Built on this principle, Baynote’s Collective Intelligence Platform (CIP) helps clients get better rankings on search engines and provide better recommendations to their customers.

One Baynote client noticed that red appliances were appearing as a top choice of its website users, but the company didn’t sell them at the time. The client thought it might be a mistake, but decided to offer the products. In a short time, the red appliances became best sellers.

The CIP platform simulates the eyes, mind, and touch of humans. The core engines are the observer and affinity. The observer collects the information on consumer behaviour and affinity identifies the patterns within the information.

Jia says it takes as few as seven consumers demonstrating the same behaviour for Baynote’s technology to identify an emerging pattern. “The patterns are identified based on 24 heuristics of consumer behaviour, which allows us to tap into the invisible or ‘silent’ crowd.” Jia calls these emerging consumer behaviour pattern groups “micro” niche markets.

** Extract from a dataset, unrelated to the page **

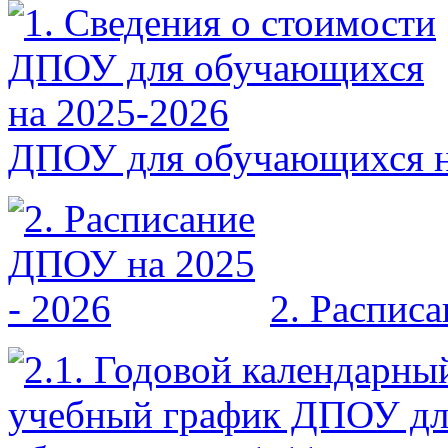
ДПОУ для обучающихся н
2. Распис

After an emerging pattern is identified, the CIP has different modules, called touchpoints, to act on the pattern. Some touchpoints are search engine optimisation and search engine marketing. Another touchpoint can automatically create websites targeted at “micro” niche markets. This allows firms to quickly adapt to potential emerging patterns efficiently and without human intervention.

Today’s evolving business environment and its complexity can seem daunting at times. However, the opportunities in emerging patterns can serve as a catalyst for innovation in any organisation prepared to take a chance.